14.10.07

fluidos corporais: esperma, suor e lágrimas

a única troca verbal entre os jovens apaixonados aparece sob a forma de uma pergunta “ainda vendes relógios?” feita pela rapariga que noutro filme o encontrara nessa actividade. ao que o rapaz agora actor porno responde negativamente limitando-se a abanar a cabeça. diz o realizador algures: My films are a dialogue with myself. At the moment my feeling is, that I want to discuss the body. Body language, bodily needs, bodily functions – what the body is trying to say, that we cannot articulate verbally.
é difícil dizer-se que se adorou um filme que nos foi tão incómodo de ver. no entanto foi o que me aconteceu. um filme que filma a filmagem de filmes pornográficos, embora não sendo pornográfico, ou exactamente por não o ser, é muito mais violento e insuportável do que um filme pornográfico no qual, supostamente, não há sentimentos, mas tão só sexo. neste filme sobre filmes pornográficos, em certo sentido, pode-se dizer que não há sexo, só sentimentos. senti este filme, das duas vezes em que o vi, como um dos mais sentimentais (amor romântico) que já vi. diz o realizador algures: It is not important, what the film is trying to tell you – but what you feel about it. Think about, what you feel.
a cisão operada entre o sexo e o sentimento, na relação amorosa, resulta do facto de eles viverem num e de mundo onde o corpo se transformou numa mercadoria. diz o realizador algures: Today the body is a commodity. People sell their bodies; people watch pornography without thinking of the cost to the bodies involved.

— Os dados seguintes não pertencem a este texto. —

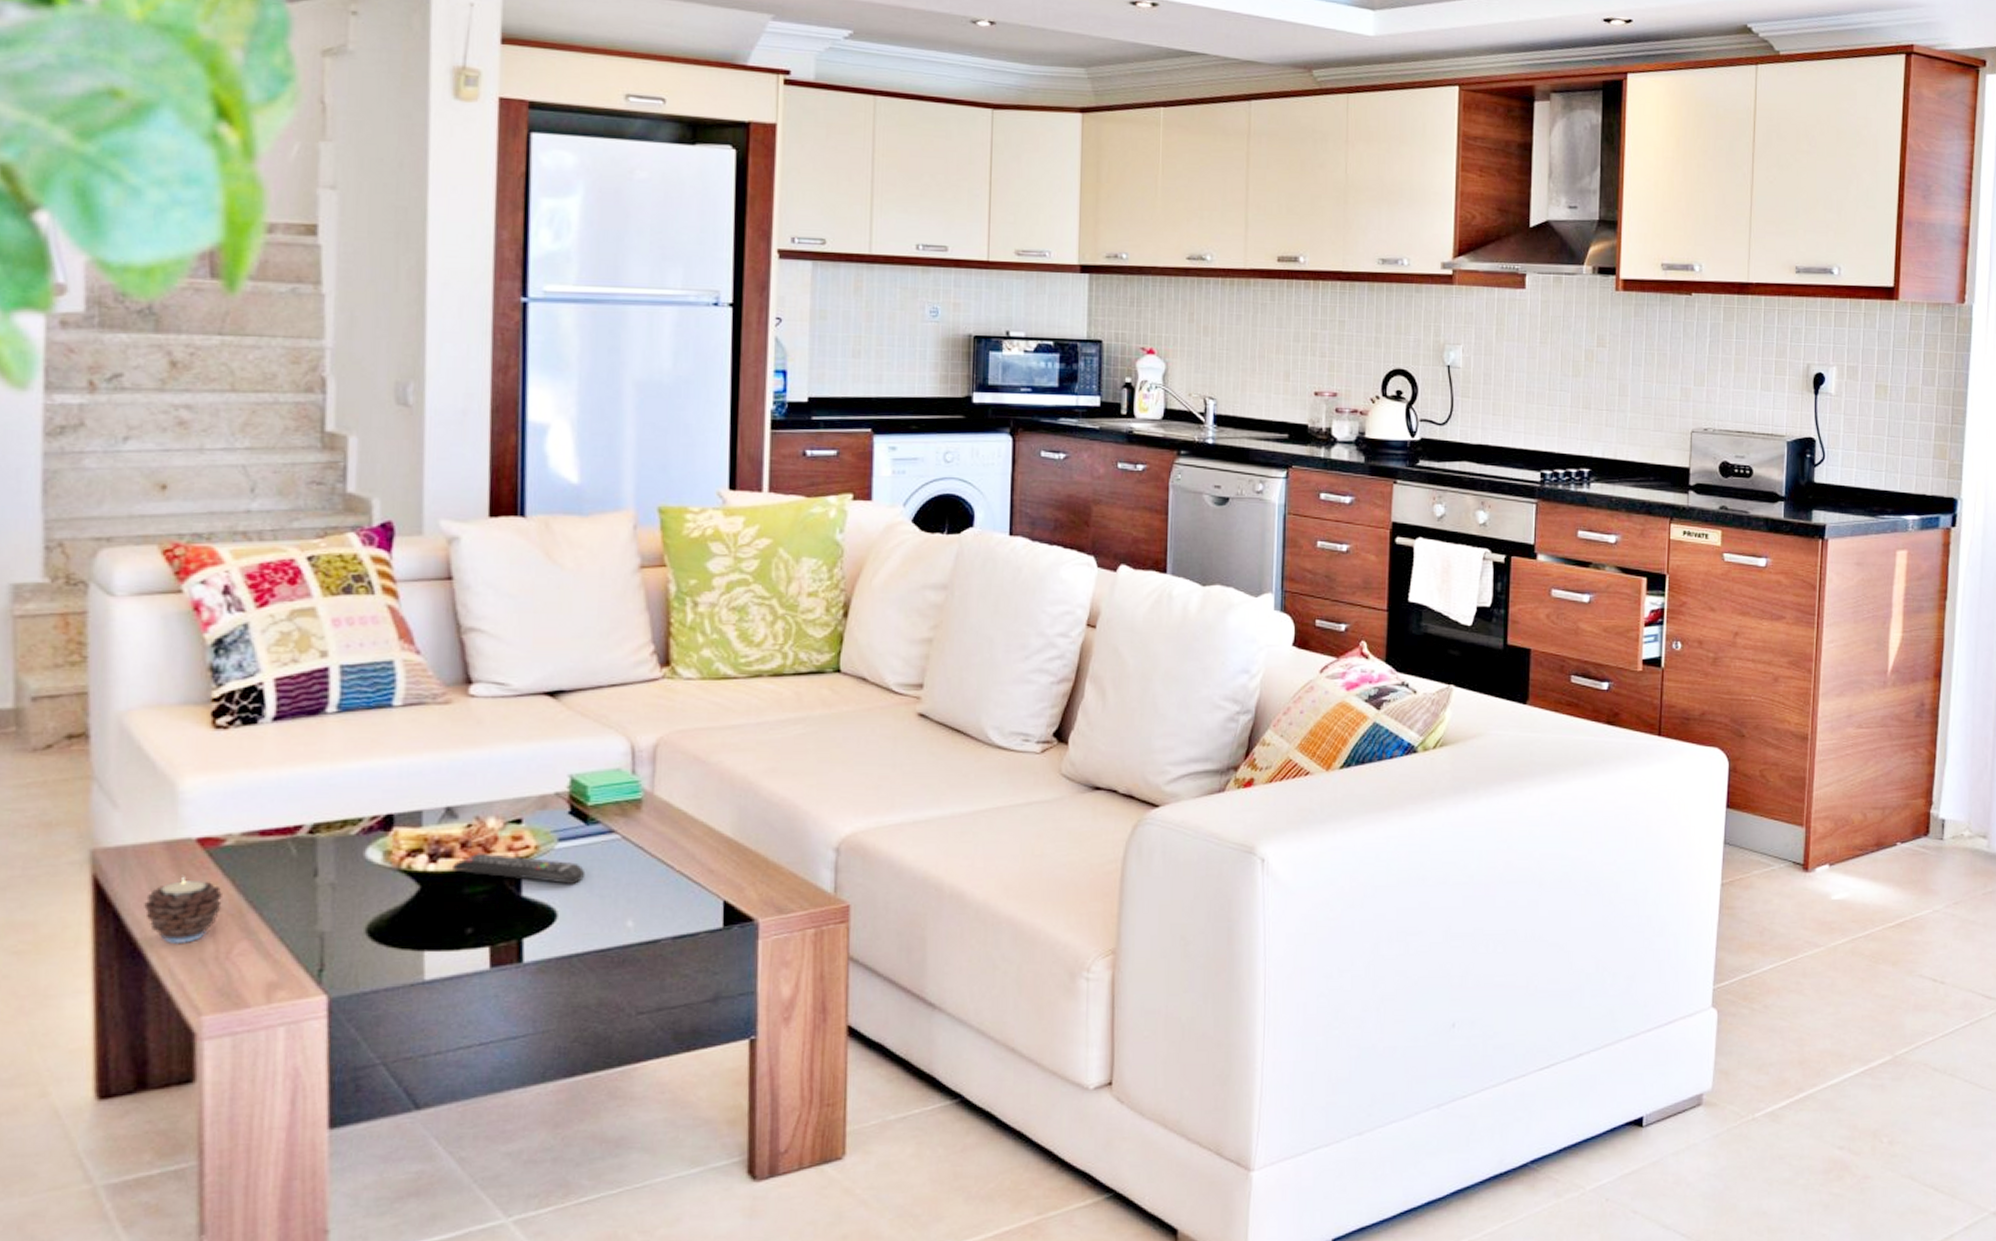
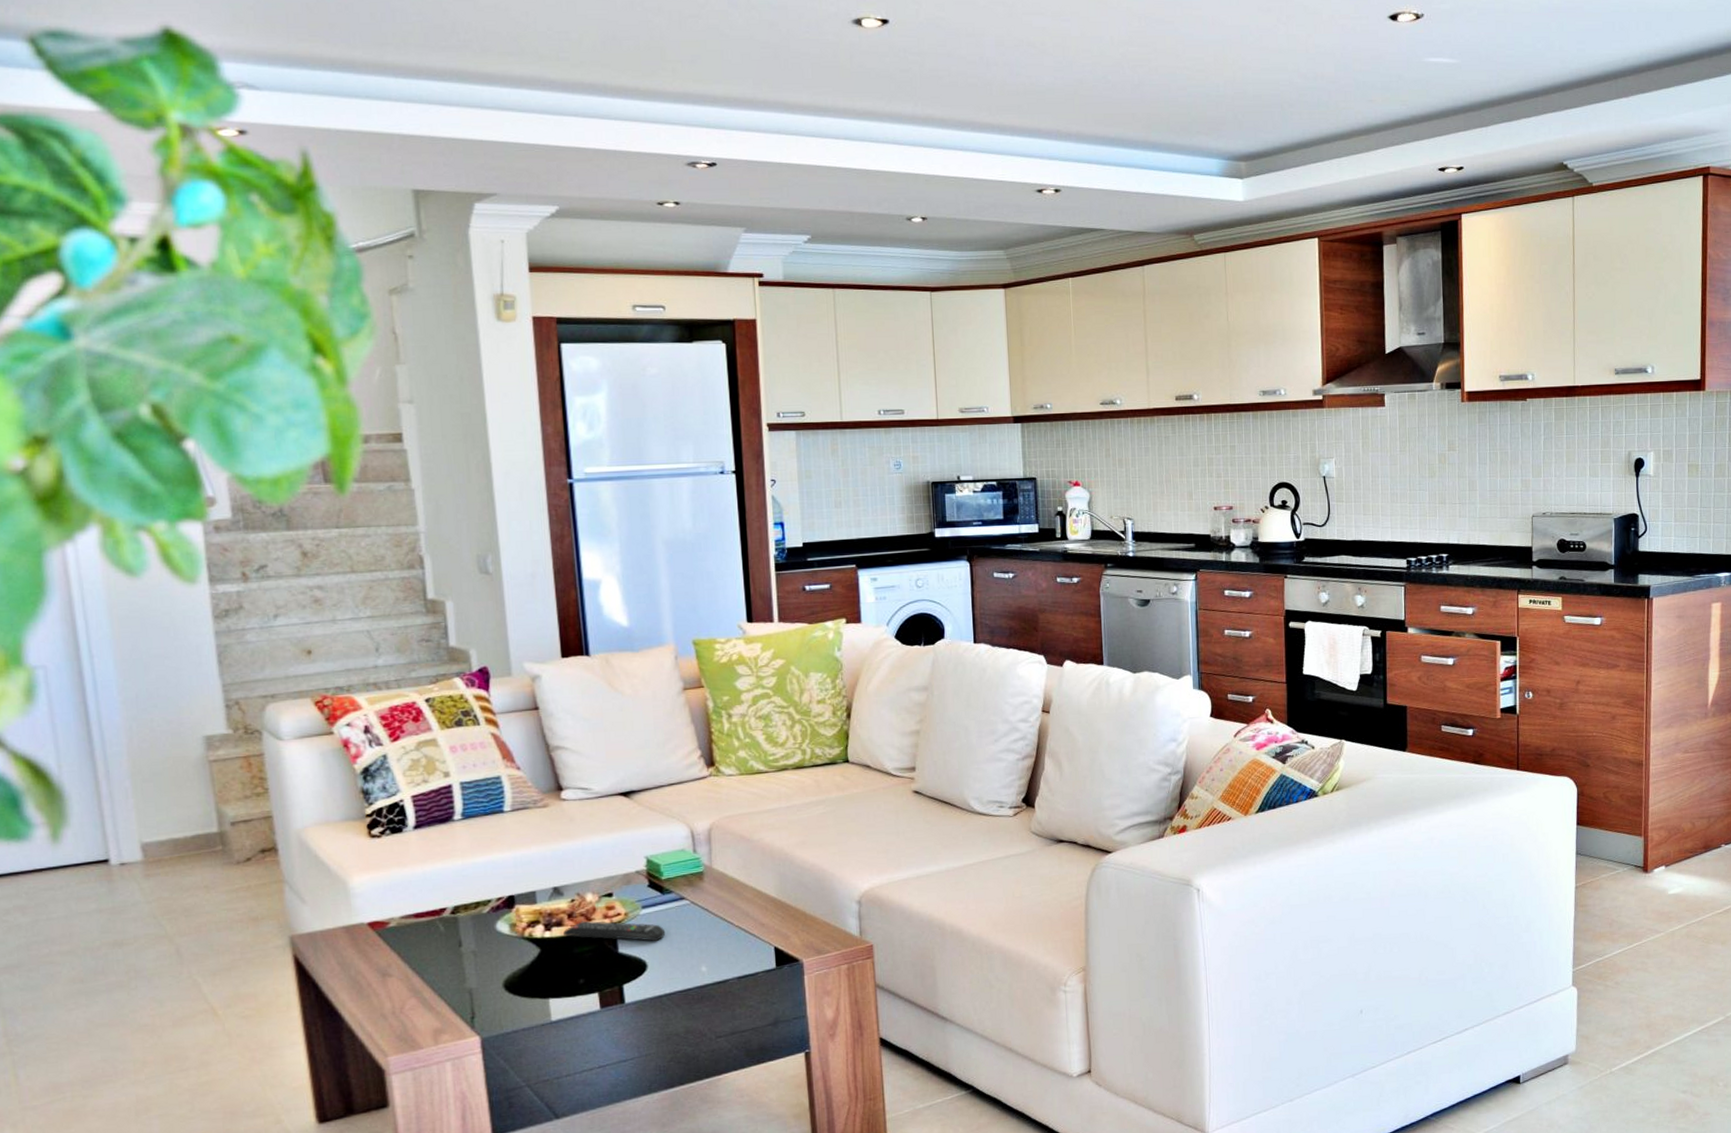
candle: present [144,876,222,945] -> none [334,952,393,1004]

a espantosa construção de imagens, através das quais sentimos essa (im)possibilidade do sexo, assenta na rima. neste filme as imagens rimam como as palavras num poema. e, como na poesia, é o seu paralelismo, por complementaridade ou por oposição, que faz avançar a narrativa. cada imagem prenuncia, como que contém, a imagem seguinte. cada imagem contém restos da imagem anterior, num processo sem fim de contaminação e engendração mútua.
este processo constrói, tanto a relação entre as duas narrativas paralelas (silêncio/efeito do real versus música/efeito do artifício), como as relações entre as duas sub-narrativas dentro da narrativa principal: a sub-narrativa sobre o sentimento sem sexo possível (ou o sexo tornado (im)possível) e a sub-narrativa do sexo sem sentimento.
para só recordar algumas: as lágrimas a escorrem pela cara da protagonista rimam com o suor a escorrer pelo rabo do protagonista (desta vez produzido pelo corpo e não por um artifício exterior); as ‘coisas’ pessoais que as duas raparigas perdem rimam entrem si numa relação de oposição: a pestana, que se esperaria vir do corpo, é artificial, e a chave, que não se esperaria ter a ver com o corpo, é para ele que remete (a virgindiade); a tampa da garrafa (com que a rapariga japonesa se masturba) esterilmente no interior do corpo rima com a melancia produtivamente no interior da cabeça da rapariga taiwanesa (útero mental a comprovar que o ovo precede o pinto). a melancia que num caso se bebe, e oferece para beber (sendo recusada) e noutro é comida à força (sem força para recusar). para não falar da melancia, a mais óbvia, mãe de todas as imagens deste filme. não por acaso, ela é-nos apresentada logo no início do filme, transportada pela actriz porno para ser usada como sua vagina artificial no único filme pornográfico a que assistimos realmente (nos outros apenas vemos o processo de produção, não o produto final). a metáfora cujo significado vai sendo reconfigurado ao ritmo do desenvolvimento da relação amorosa.
tocam-me particularmente neste filme os sinais por que nos é mostrada a força da vida e que, talvez, se possa fazer equivaler à força da relação de troca afectiva. relação que é também reacção como acontece no crescimento súbito e no activo fervilhar dos alimentos/ingredientes cozinhados; ou no fio de água que emerge do solo quando, em plena seca na cidade, o protagonista masculino consegue desenterrar, da camada de alcatrão, a chave da mala da protagonista feminina - a mala fechada, vinda de outra cidade e de outro filme, que nesta cidade e neste filme não chegará a ser aberta.
gostaria ainda de guardar, para memória futura, a nuvem que vi pintada no tecto do quarto de cama. a nuvem que dá o nome ao filme, tianbian yi duo yun, isto é, uma nuvem no horizonte. nuvem que, segundo Tsai, é como qualquer humano: vogando em aparente liberdade, na realidade o seu movimento é condicionado pelo vento pelo que qualquer encontro com outra nuvem não pode ser senão passageiro. daí que todos eles sejam preciosos.